Practical GK-3

Transformations and superposition

Aims

• To reinforce the concepts of three-dimensional transformations and superposition.
• To give practice in using C libraries to construct and apply transformation matrices.
• To revise the format of ATOM records in Protein Data Bank files.

Objectives

After this practical you will:

• be able to write simple C programs that construct and apply transformation matrices.

Introduction

The source code for the transformation library is in file /chalmers/users/kemp/TDA506/src/libtransform.c

Exercises

1. Protein Data Bank entry 1CRN contains coordinates of two tyrosine (TYR) residues. Look at these residues in RasMol.

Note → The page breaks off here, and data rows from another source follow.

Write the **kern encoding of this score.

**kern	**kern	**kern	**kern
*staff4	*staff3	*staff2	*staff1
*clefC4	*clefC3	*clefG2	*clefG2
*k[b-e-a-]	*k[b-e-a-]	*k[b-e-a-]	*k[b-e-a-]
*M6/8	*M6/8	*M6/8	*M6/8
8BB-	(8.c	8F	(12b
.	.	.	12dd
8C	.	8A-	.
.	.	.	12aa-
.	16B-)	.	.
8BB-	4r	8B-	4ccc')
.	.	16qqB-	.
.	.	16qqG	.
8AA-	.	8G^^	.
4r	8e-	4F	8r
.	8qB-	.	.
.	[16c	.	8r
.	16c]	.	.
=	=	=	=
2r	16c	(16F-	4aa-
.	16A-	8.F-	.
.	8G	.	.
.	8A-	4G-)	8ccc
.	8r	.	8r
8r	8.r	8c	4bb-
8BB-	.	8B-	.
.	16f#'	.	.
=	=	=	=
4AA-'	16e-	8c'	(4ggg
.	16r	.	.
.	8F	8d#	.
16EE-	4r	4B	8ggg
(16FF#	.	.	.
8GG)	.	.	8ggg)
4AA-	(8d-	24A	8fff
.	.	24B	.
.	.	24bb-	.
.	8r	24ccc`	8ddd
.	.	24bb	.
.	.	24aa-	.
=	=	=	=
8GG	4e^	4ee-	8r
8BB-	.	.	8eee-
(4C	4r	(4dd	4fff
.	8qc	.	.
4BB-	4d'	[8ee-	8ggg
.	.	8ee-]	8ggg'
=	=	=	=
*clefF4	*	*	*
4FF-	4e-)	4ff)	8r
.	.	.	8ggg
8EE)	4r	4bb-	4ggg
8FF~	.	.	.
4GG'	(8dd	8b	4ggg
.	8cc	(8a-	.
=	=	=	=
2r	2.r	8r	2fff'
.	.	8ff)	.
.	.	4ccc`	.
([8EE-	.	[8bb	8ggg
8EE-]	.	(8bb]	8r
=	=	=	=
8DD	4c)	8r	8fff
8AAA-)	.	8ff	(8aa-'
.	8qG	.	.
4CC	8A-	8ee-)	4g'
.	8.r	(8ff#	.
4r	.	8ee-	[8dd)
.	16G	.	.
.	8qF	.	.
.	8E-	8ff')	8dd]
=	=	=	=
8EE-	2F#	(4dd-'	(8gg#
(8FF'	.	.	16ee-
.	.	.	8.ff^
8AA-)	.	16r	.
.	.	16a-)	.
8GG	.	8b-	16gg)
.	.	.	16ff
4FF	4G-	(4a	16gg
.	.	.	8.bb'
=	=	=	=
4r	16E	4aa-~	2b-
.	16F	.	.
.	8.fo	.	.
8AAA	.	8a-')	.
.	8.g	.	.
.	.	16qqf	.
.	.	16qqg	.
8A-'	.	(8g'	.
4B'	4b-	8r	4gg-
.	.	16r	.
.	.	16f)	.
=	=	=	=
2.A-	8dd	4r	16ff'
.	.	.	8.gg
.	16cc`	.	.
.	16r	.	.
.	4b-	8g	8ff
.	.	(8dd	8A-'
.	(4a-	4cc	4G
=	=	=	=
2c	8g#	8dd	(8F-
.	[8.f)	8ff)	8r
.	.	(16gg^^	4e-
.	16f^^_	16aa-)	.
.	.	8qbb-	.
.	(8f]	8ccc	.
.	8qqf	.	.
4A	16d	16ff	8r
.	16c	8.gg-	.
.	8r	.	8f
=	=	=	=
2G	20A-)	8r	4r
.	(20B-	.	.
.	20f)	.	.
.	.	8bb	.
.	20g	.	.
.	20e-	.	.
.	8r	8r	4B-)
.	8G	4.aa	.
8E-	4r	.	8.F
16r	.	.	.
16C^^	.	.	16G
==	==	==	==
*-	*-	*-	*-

   1. Modify test_fit.c so that it finds the transformation matrix that fits the N, CA, C and CB atoms of the first of these tyrosine residues onto the corresponding atoms of the other tyrosine residue. What is the value of the RMS error of this fit?

   2. Apply the transformation found in part (a) to all of the atoms in the first tyrosine residue. Write out the transformed coordinates in Protein Data Bank format (see the format of ATOM records in section 9).

      Copy the ATOM records from 1CRN to a new file, and append the ATOM records with transformed coordinates (written by your program) to this file. View the resulting PDB file in RasMol. Have the residues been superposed?

   3. Modify your program so that it superposes the first tyrosine residue onto the second using all atoms to perform the fit. What is the value of the RMS error of this fit?

2. (Only do this exercise if you have nothing else to do! It's very similar to the first exercise, so you won't gain much by modifying the program. However, it is useful to think about this question since it shows how simple fitting can be used to compare functional and non-functional forms of a binding site. Think about how you would transform one serine protease protein so that it is fitted onto another, with their binding sites superposed. Think also how you would read the points to be superposed from a file, rather than giving the coordinates explicitly in your source code!)

   1. Protein Data Bank entry 1TLD is a high resolution structure of bovine beta-trypsin, which is a serine protease (a "protein-cutting machine"). His57, Asp102 and Ser195 are important active site residues in serine protease enzymes. Locate these three residues and draw a sketch showing the distances from the nitrogen atoms in the side chain of His57 to the oxygen atoms in the side chains of the other active site residues.

      To see the side chains of these residues more easily, display the whole structure as a wireframe model, then select the three side chains:

            RasMol> select (57, 102, 195) and sidechain
              

      Select "Ball & Stick" from the Display menu to highlight these side chains.

   2. Protein Data Bank entry 1EZX is a serpin-protease complex. The molecules present are human alpha-1-antitrypsin (a serine protease inhibitor, or serpin) and bovine trypsin (a serine protease). Locate the active site residues of the trypsin molecule (chain C) and draw a sketch showing the distances from the nitrogen atoms in the side chain of His57 to the oxygen atoms in the side chains of the other active site residues.

   3. Modify the program written in question 1 to compare the active sites (residues His57, Asp102 and Ser195) of the serine protease enzymes in Protein Data Bank entries 1TLD and 1EZX.